• **Task requirements**:
(A) In the blog post about Judson and Brooklyn Tides, when is the book Brooklyn Tides scheduled to be released?
(B) Resume the blog post about Judson and Brooklyn Tides from the point where it ends.

• **Text segment**:
====

Monday, June 12, 2017

Brooklyn Tides, Lucky to Be here

lucky to be here


Yesterday at Judson, our 14-year-old read a poem at Kids day at Judson memorial church, where she has gone with me for a decade.

“Lucky” by Kirsten Dierking




All this time,


the life you were


supposed to live


has been rising all around you


like the walls of a house


designed with warm


harmonious lines.




As if you had actually


planned it that way.




As if you had


stacked up bricks


at random,


and built by mistake


a lucky star.

Andy, of Judson Sunday School, wanted her to read these words on the occasion of her graduation from Judson Sunday school.   We read Eccliastes, the kids sang city of immigrants wearing Trump wigs reminding the world this is a city of immigrants.  We all sang Turn, Turn, Turn and When I'm 64.  And the service reminded us of passing time.    Andy sermonized about the god in every story in this Naked City. And greeted our friends at Judson.  And number two said goodbye to eighth grade. As i write she's finishing her last day of school, after a decade. 

Caroline and I first started talking about writing a book about Brooklyn when we returned from California a decade ago, finding the borough in the process of a new set of transformations. Its been a wild decade. We'll miss Brooklyn while we are gone. But are excited to share her wonderful pictures and the stories we've traced about the borough with Mark Noonan and so many other friends as the waterfront has changed and shifted through time. Now our book Brooklyn Tides is scheduled for an October release.

====

Chart quiz items:
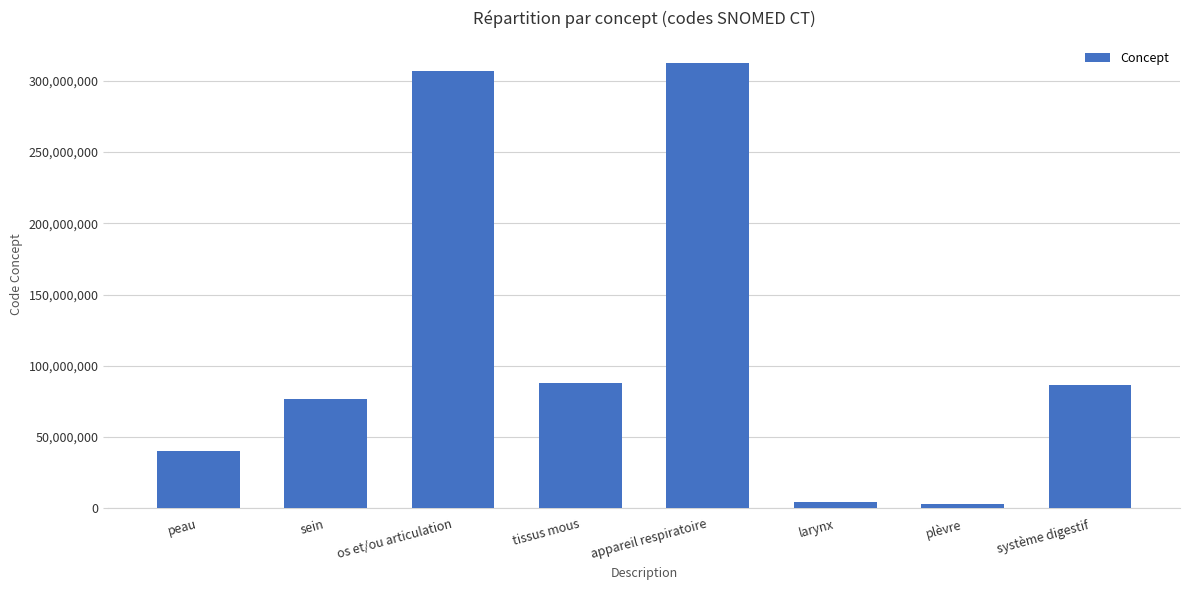

At which category does the chart reach its peak across all series?

appareil respiratoire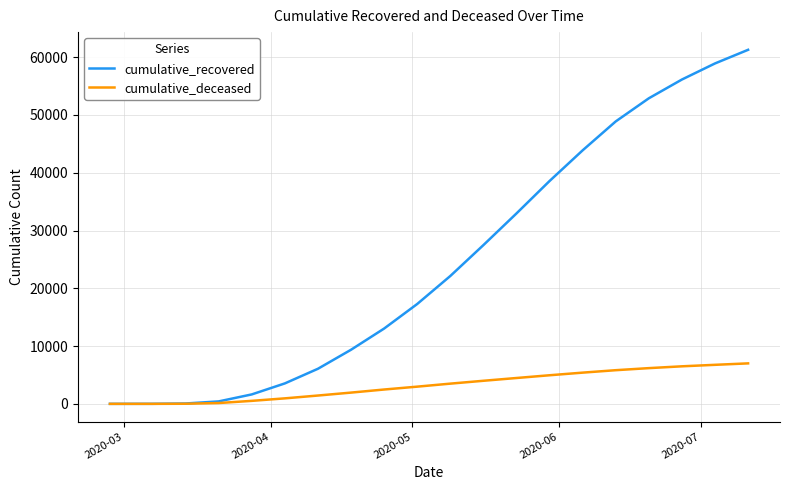

List the series in order of their peak value, lowest first.

cumulative_deceased, cumulative_recovered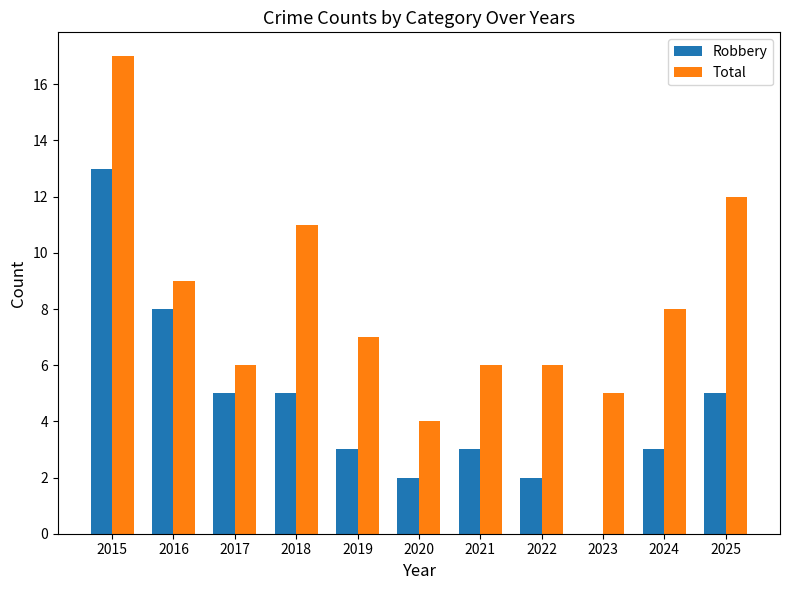

What is the sum of all Total values?

91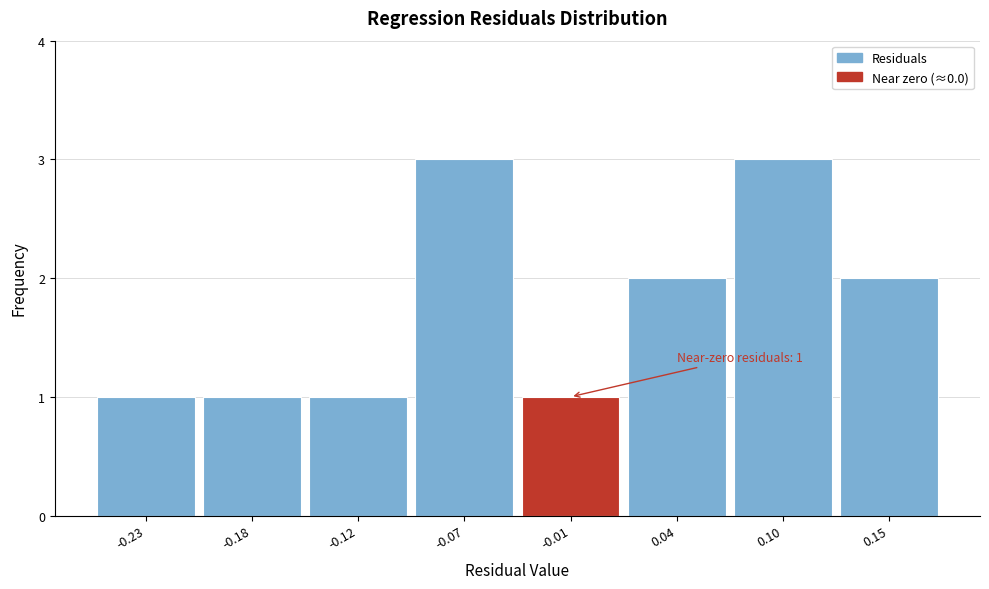

Reading left to right, transcribe all the data shown in this chart.

-0.23=1	-0.18=1	-0.12=1	-0.07=3	-0.01=1	0.04=2	0.10=3	0.15=2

====

• **Results in order**:
(A) In October.

(B)
Finishing the service we played in the grass in the park, went skateboarding and reveled in the passing of time. We've been here longer than anywhere else i've lived in my life, more than the South, more than Texas, more than anywhere.  With all its problems, its home.

We'll  be away much of the summer.  But so far the summer has been grand, with dinner parties and lots of lots of glorious days out in the streets, the parks, and public spaces of NYC. 

We're truly lucky to be here. 























































































































The night before leaving. 
Postscript

After I finished the blog, Andy sent me a copy of his Kids Day sermon.   Here it is in its entirety. 

From 0 to 60:  A Reflection on the Measure of Time
by
Andrew Frantz

For Judson Memorial Church
June 11, 2017

In this short Life
That only lasts an hour
How much – how little – is
Within our power

Emily Dickinson


Last year I received an email from an old college buddy of mine, Mark Biddle, proposing a reunion take place in the summer of 2017.  The email was also addressed to four friends of ours – Jim Nogalski, Rich Lloyd, Ben Leslie and Douglas Sullivan-Gonzalez.  Other than Doug, I haven’t seen these guys since we were all students together at Samford University in Birmingham, Alabama, way back in 1979.  However, more shocking than hearing from Mark after all these years is the reason for our reunion:  we’re all turning 60 this year.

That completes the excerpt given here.